Americans Believe “Individuals Are Responsible for their Own Success”

BrooksDavid.jpg   David Brooks.  Source of photo:  online version of the NYT commentary cited below.


David Brooks wrote some useful reflections on some of the work of sociologist Seymour Martin Lipsett, who died on New Year’s Eve at the end of 2006:


Lipset was relentlessly empirical, and rested his conclusions on data as well as history and philosophy. He found that Americans have for centuries embraced individualistic, meritocratic, antistatist values, even at times when income inequality was greater than it is today.

Large majorities of Americans have always believed that individuals are responsible for their own success, Lipset reported, while people in other countries are much more likely to point to forces beyond individual control. Sixty-five percent of Americans believe hard work is the key to success; only 12 percent think luck plays a major role.
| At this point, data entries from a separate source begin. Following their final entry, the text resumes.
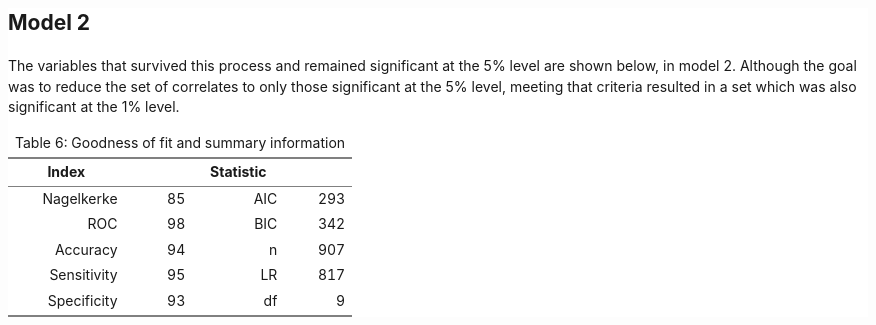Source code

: </tbody>
</table>
</center>


<center>

</center>
  
## Model 2
The variables that survived this process and remained significant at the 5% 
level are shown below, in model 2. Although the goal was to reduce the set of 
correlates to only those significant at the 5% level, meeting that criteria 
resulted in a set which was also significant at the 1% level.



<center>
<table class='gmisc_table' style='border-collapse: collapse; margin-top: 1em; margin-bottom: 1em;'  id='table_6'>
<thead>
<tr><td colspan='4' style='text-align: left;'>
Table 6:  Goodness of fit and summary information</td></tr>
<tr>
<th style='border-bottom: 1px solid grey; border-top: 2px solid grey; text-align: center;'>Index</th>
<th style='border-bottom: 1px solid grey; border-top: 2px solid grey; text-align: center;'><span style='padding:5mm'/></th>
<th style='border-bottom: 1px solid grey; border-top: 2px solid grey; text-align: center;'>Statistic</th>
<th style='border-bottom: 1px solid grey; border-top: 2px solid grey; text-align: center;'><span style='padding:5mm'/></th>
</tr>
</thead>
<tbody>
<tr>
<td style='text-align: right;'>Nagelkerke</td>
<td style='text-align: right;'>85</td>
<td style='text-align: right;'>AIC</td>
<td style='text-align: right;'>293</td>
</tr>
<tr>
<td style='text-align: right;'>ROC</td>
<td style='text-align: right;'>98</td>
<td style='text-align: right;'>BIC</td>
<td style='text-align: right;'>342</td>
</tr>
<tr>
<td style='text-align: right;'>Accuracy</td>
<td style='text-align: right;'>94</td>
<td style='text-align: right;'>n</td>
<td style='text-align: right;'>907</td>
</tr>
<tr>
<td style='text-align: right;'>Sensitivity</td>
<td style='text-align: right;'>95</td>
<td style='text-align: right;'>LR</td>
<td style='text-align: right;'>817</td>
</tr>
<tr>
<td style='border-bottom: 2px solid grey; text-align: right;'>Specificity</td>
<td style='border-bottom: 2px solid grey; text-align: right;'>93</td>
<td style='border-bottom: 2px solid grey; text-align: right;'>df</td>
<td style='border-bottom: 2px solid grey; text-align: right;'>9</td>
</tr>
</tbody>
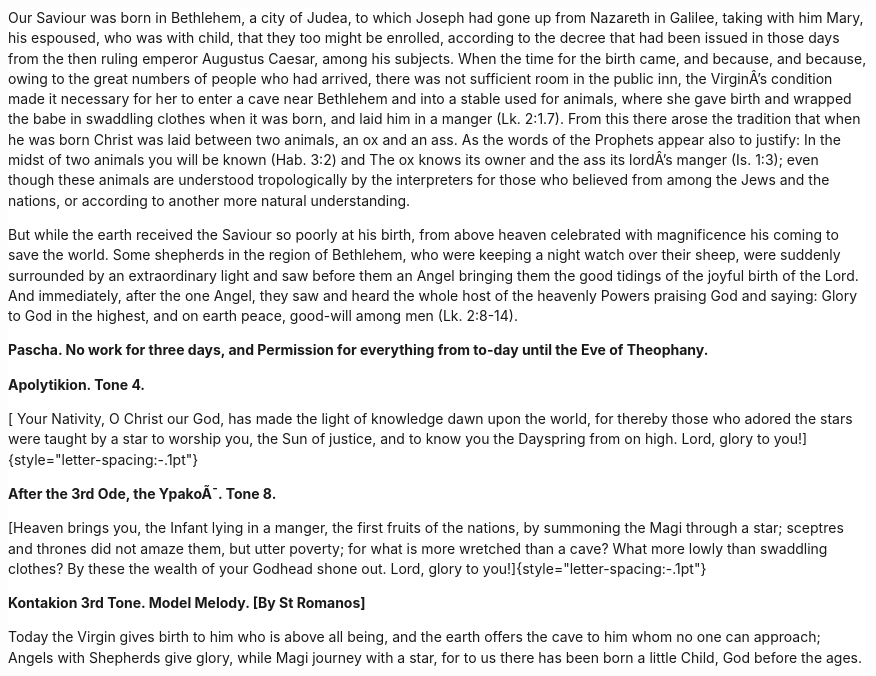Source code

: Our Saviour was born in Bethlehem, a city of Judea, to which Joseph had
gone up from Nazareth in Galilee, taking with him Mary, his espoused,
who was with child, that they too might be enrolled, according to the
decree that had been issued in those days from the then ruling emperor
Augustus Caesar, among his subjects. When the time for the birth came,
and because, and because, owing to the great numbers of people who had
arrived, there was not sufficient room in the public inn, the VirginÂ’s
condition made it necessary for her to enter a cave near Bethlehem and
into a stable used for animals, where she gave birth and wrapped the
babe in swaddling clothes when it was born, and laid him in a manger
(Lk. 2:1.7). From this there arose the tradition that when he was born
Christ was laid between two animals, an ox and an ass. As the words of
the Prophets appear also to justify: In the midst of two animals you
will be known (Hab. 3:2) and The ox knows its owner and the ass its
lordÂ’s manger (Is. 1:3); even though these animals are understood
tropologically by the interpreters for those who believed from among the
Jews and the nations, or according to another more natural
understanding.

But while the earth received the Saviour so poorly at his birth, from
above heaven celebrated with magnificence his coming to save the world.
Some shepherds in the region of Bethlehem, who were keeping a night
watch over their sheep, were suddenly surrounded by an extraordinary
light and saw before them an Angel bringing them the good tidings of the
joyful birth of the Lord. And immediately, after the one Angel, they saw
and heard the whole host of the heavenly Powers praising God and saying:
Glory to God in the highest, and on earth peace, good-will among men
(Lk. 2:8-14).

**Pascha. No work for three days, and Permission for everything from
to-day until the Eve of Theophany.**

**Apolytikion. Tone 4.**

[ Your Nativity, O Christ our God, has made the light of knowledge dawn
upon the world, for thereby those who adored the stars were taught by a
star to worship you, the Sun of justice, and to know you the Dayspring
from on high. Lord, glory to you!]{style="letter-spacing:-.1pt"}

**After the 3rd Ode, the YpakoÃ¯. Tone 8.**

[Heaven brings you, the Infant lying in a manger, the first fruits of
the nations, by summoning the Magi through a star; sceptres and thrones
did not amaze them, but utter poverty; for what is more wretched than a
cave? What more lowly than swaddling clothes? By these the wealth of
your Godhead shone out. Lord, glory to
you!]{style="letter-spacing:-.1pt"}

**Kontakion 3rd Tone. Model Melody. \[By St Romanos\]**

Today the Virgin gives birth to him who is above all being, and the
earth offers the cave to him whom no one can approach; Angels with
Shepherds give glory, while Magi journey with a star, for to us there
has been born a little Child, God before the ages.
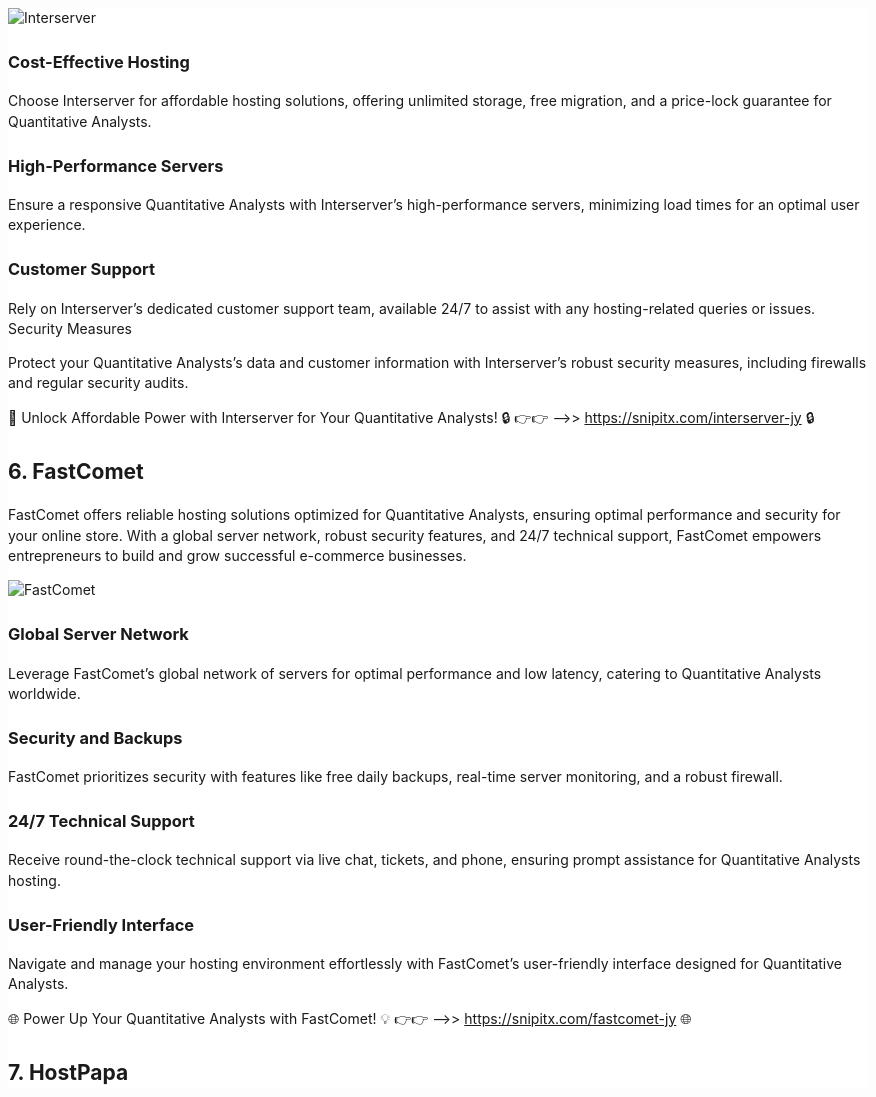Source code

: ![Interserver](https://i.imgur.com/OM5dOEW.jpeg "Interserver Hosting")

### Cost-Effective Hosting
Choose Interserver for affordable hosting solutions, offering unlimited storage, free migration, and a price-lock guarantee for Quantitative Analysts.

### High-Performance Servers
Ensure a responsive Quantitative Analysts with Interserver’s high-performance servers, minimizing load times for an optimal user experience.

### Customer Support
Rely on Interserver’s dedicated customer support team, available 24/7 to assist with any hosting-related queries or issues.
Security Measures

Protect your Quantitative Analysts’s data and customer information with Interserver’s robust security measures, including firewalls and regular security audits.

💸 Unlock Affordable Power with Interserver for Your Quantitative Analysts! 🔒
👉👉 -->> https://snipitx.com/interserver-jy 🔒

## 6. FastComet

FastComet offers reliable hosting solutions optimized for Quantitative Analysts, ensuring optimal performance and security for your online store. With a global server network, robust security features, and 24/7 technical support, FastComet empowers entrepreneurs to build and grow successful e-commerce businesses.

![FastComet](https://i.imgur.com/7qgXuWp.png "FastComet Hosting")

### Global Server Network
Leverage FastComet’s global network of servers for optimal performance and low latency, catering to Quantitative Analysts worldwide.

### Security and Backups
FastComet prioritizes security with features like free daily backups, real-time server monitoring, and a robust firewall.

### 24/7 Technical Support
Receive round-the-clock technical support via live chat, tickets, and phone, ensuring prompt assistance for Quantitative Analysts hosting.

### User-Friendly Interface
Navigate and manage your hosting environment effortlessly with FastComet’s user-friendly interface designed for Quantitative Analysts.

🌐 Power Up Your Quantitative Analysts with FastComet! 💡
👉👉 -->> https://snipitx.com/fastcomet-jy 🌐

## 7. HostPapa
In his “American Exceptionalism” (1996), Lipset pointed out that 78 percent of Americans endorse the view that “the strength of this country today is mostly based on the success of American business.” Fewer than a third of all Americans believe the state has a responsibility to reduce income disparities, compared with 82 percent of Italians. Over 70 percent of Americans believe “individuals should take more responsibility for providing for themselves” whereas most Japanese believe “the state should take more responsibility to ensure everyone is provided for.”

America, he concluded, is an outlier, an exceptional nation.


For the full commentary, see:

DAVID BROOKS.  "The American Way of Equality."  The New York Times, Section 4 (Sun., January 14, 2007):  12.